(USING THE INFORMATION):
#1 Reproduce the passage on Codeship services word for word, everything from "1. Used for" down to "Codeship pre-built Dockers.".
#2 Count the lines in the records that contain the string "public", treating uppercase and lowercase as different, and give only the number.

(TEXT SECTION):
'''

Codeship Services provide the functionality to accomplish the CI CD pipeline’s steps (or tasks). Services provide these functionalities by using Dockers. Services at the end, are just a Docker.

  1. Used for Build and Push Microservice
    Two services are used to accomplish a Build & Push to registry functionality. That is two corresponding dockers are required. These two Services are actually mapped to a codeship step (or task) with an attribute called type(=Push). Below is Codeship documentation for that step which provides the Build and Push functionality.
    https://documentation.codeship.com/pro/builds-and-configuration/steps/

  2. Utility Service
    These Services (Dockers) maybe prebuilt by Codeship (or us) and pulled from a registry like Docker Hub at the time of CICD execution.
    codeship/azure-dockercfg-generator is an example of Codeship pre-built Dockers.
    You can see more of Codeship prebuilt Dockers here. https://hub.docker.com/u/codeship. Interesting to see that the AWS Docker has been downloaded 500k+ times while the Azure one has only been downloaded 10K+ times.

'''

Saved entries
'''

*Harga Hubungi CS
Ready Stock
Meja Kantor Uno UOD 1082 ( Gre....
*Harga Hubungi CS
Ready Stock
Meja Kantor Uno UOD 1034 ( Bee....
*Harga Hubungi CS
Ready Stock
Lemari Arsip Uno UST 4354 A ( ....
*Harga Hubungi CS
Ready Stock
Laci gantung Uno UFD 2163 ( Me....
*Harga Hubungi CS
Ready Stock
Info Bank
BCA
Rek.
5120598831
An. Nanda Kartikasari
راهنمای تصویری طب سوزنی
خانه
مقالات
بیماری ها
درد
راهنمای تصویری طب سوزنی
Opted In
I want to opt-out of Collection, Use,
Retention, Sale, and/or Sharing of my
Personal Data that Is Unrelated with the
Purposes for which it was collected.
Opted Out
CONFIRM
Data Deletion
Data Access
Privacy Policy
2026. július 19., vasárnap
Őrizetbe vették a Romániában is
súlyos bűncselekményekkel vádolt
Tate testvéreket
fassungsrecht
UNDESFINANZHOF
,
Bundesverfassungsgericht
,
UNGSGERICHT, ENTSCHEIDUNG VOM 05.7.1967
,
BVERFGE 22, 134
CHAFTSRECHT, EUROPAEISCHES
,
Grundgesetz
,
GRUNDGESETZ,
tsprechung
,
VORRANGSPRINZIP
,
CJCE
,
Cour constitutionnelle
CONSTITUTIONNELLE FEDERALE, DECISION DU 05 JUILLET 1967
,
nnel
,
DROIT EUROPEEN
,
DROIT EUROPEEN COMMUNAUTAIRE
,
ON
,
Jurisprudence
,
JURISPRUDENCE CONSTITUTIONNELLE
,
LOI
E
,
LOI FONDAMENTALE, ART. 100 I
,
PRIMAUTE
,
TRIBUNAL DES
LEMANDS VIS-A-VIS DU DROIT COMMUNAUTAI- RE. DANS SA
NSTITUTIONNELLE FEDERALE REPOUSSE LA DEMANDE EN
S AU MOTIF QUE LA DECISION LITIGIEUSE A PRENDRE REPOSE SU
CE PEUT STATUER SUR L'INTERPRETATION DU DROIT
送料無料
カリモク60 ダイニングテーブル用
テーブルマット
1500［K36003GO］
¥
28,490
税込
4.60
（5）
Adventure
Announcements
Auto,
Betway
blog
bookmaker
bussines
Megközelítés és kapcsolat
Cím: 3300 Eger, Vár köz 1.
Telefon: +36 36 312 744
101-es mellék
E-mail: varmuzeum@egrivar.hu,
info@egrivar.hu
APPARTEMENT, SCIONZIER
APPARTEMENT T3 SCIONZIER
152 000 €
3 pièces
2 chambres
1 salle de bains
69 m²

'''
'''

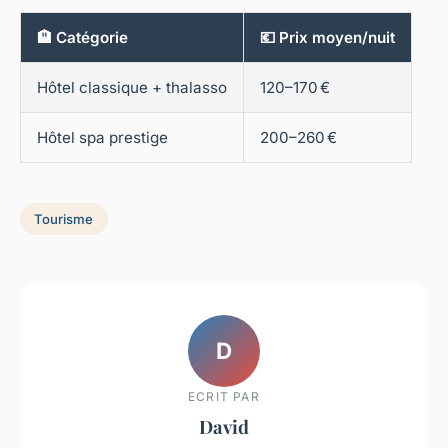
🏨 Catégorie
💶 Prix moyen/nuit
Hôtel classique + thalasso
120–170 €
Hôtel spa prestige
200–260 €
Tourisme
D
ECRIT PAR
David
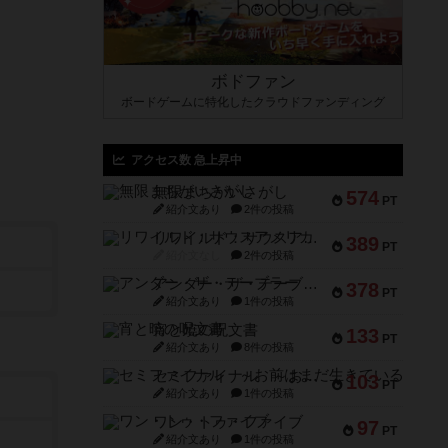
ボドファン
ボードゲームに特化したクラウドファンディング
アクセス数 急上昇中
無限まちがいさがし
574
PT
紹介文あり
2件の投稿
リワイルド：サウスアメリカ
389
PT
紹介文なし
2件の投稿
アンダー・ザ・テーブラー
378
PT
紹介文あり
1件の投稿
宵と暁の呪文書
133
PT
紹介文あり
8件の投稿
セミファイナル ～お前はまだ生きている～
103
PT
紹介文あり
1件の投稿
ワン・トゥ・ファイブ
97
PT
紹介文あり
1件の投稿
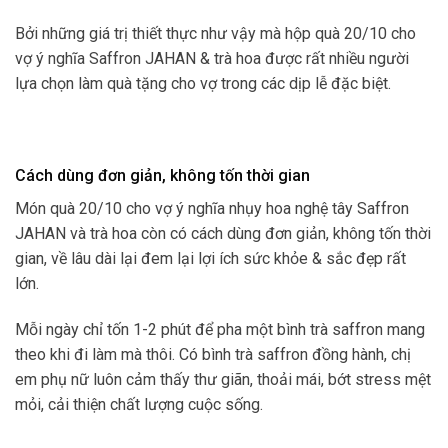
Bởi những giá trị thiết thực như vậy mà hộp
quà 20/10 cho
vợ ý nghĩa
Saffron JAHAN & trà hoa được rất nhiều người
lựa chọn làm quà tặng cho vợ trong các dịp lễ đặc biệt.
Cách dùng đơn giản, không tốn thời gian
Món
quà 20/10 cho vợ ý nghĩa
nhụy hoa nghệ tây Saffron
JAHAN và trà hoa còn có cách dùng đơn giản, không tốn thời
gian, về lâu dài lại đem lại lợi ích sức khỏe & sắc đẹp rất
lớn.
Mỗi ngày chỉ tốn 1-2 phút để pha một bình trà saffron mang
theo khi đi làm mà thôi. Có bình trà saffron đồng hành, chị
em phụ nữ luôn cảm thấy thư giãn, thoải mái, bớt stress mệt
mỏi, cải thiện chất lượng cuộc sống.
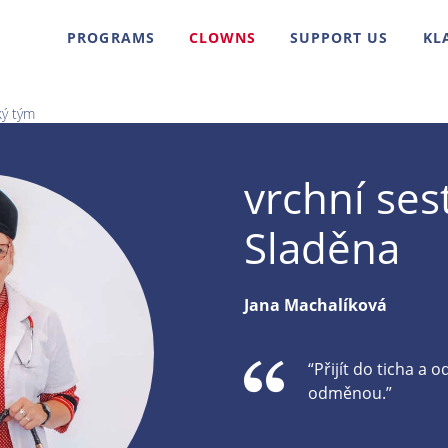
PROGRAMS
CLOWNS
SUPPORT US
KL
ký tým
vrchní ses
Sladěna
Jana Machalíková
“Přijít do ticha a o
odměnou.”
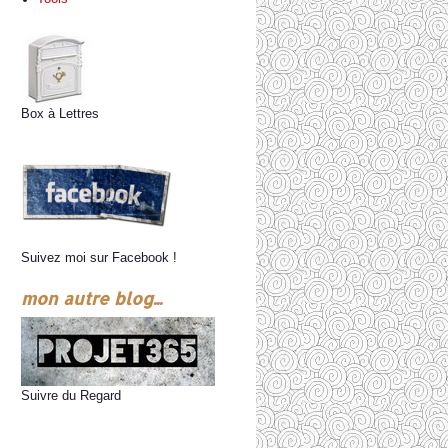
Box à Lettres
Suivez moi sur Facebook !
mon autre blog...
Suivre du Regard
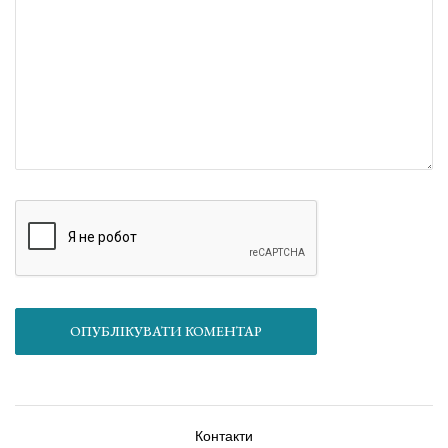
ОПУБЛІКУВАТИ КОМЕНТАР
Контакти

'''
'''

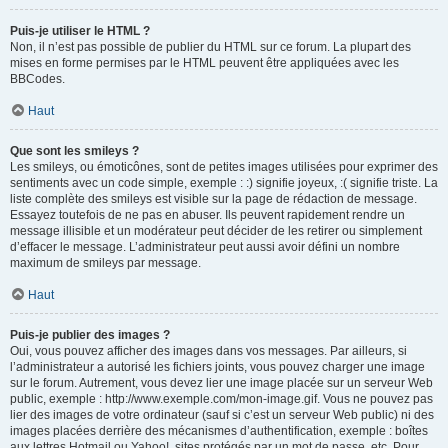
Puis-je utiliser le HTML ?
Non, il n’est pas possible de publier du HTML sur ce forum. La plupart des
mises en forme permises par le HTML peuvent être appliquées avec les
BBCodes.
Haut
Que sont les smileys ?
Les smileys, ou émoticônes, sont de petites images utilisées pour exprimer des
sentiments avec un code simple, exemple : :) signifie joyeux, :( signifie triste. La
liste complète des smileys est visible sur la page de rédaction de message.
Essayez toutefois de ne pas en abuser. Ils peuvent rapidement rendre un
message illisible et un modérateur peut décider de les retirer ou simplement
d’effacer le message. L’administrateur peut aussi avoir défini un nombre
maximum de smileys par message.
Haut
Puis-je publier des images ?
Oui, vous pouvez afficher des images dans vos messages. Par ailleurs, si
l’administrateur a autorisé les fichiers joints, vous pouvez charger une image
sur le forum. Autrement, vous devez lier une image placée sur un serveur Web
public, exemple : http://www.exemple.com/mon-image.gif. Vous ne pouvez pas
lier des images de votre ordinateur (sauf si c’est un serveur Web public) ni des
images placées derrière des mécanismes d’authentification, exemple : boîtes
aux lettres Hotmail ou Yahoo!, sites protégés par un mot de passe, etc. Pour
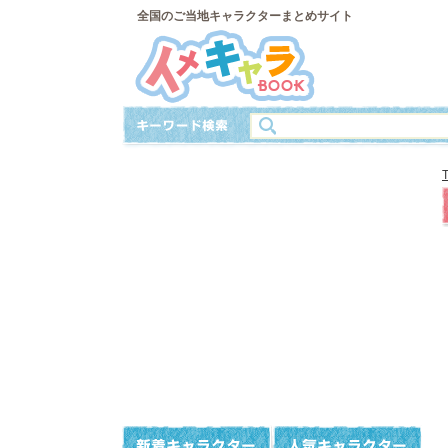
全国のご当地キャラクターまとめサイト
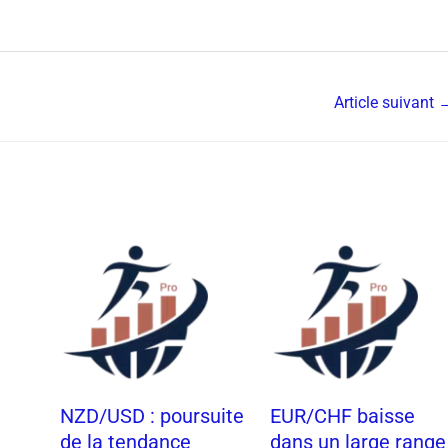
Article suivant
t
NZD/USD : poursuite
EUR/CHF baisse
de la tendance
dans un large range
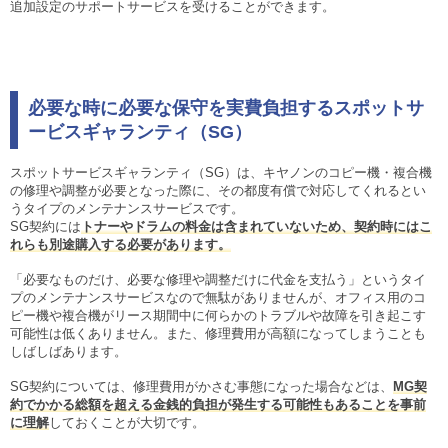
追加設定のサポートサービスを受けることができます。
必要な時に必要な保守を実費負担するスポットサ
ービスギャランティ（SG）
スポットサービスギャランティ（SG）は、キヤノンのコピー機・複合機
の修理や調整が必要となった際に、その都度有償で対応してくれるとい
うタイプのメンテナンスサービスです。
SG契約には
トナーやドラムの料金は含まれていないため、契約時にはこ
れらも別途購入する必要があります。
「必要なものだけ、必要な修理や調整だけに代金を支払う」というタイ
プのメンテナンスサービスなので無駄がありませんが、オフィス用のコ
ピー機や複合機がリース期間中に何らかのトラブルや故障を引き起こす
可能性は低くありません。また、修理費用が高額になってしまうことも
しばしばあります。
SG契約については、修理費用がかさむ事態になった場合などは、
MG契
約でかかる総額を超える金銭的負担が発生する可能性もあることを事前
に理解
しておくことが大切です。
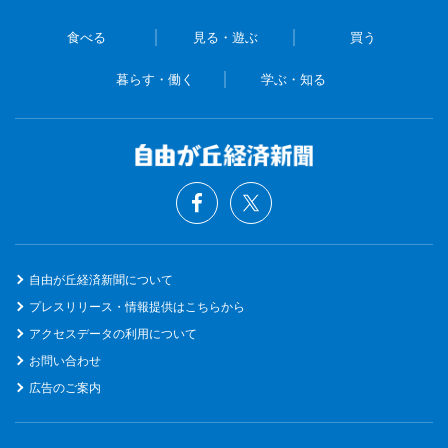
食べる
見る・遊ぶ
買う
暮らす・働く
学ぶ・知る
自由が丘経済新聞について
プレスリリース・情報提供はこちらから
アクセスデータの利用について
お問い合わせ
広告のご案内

'''

(RESULTS):
#1
1. Used for Build and Push Microservice
    Two services are used to accomplish a Build & Push to registry functionality. That is two corresponding dockers are required. These two Services are actually mapped to a codeship step (or task) with an attribute called type(=Push). Below is Codeship documentation for that step which provides the Build and Push functionality.
    https://documentation.codeship.com/pro/builds-and-configuration/steps/

  2. Utility Service
    These Services (Dockers) maybe prebuilt by Codeship (or us) and pulled from a registry like Docker Hub at the time of CICD execution.
    codeship/azure-dockercfg-generator is an example of Codeship pre-built Dockers.

#2 2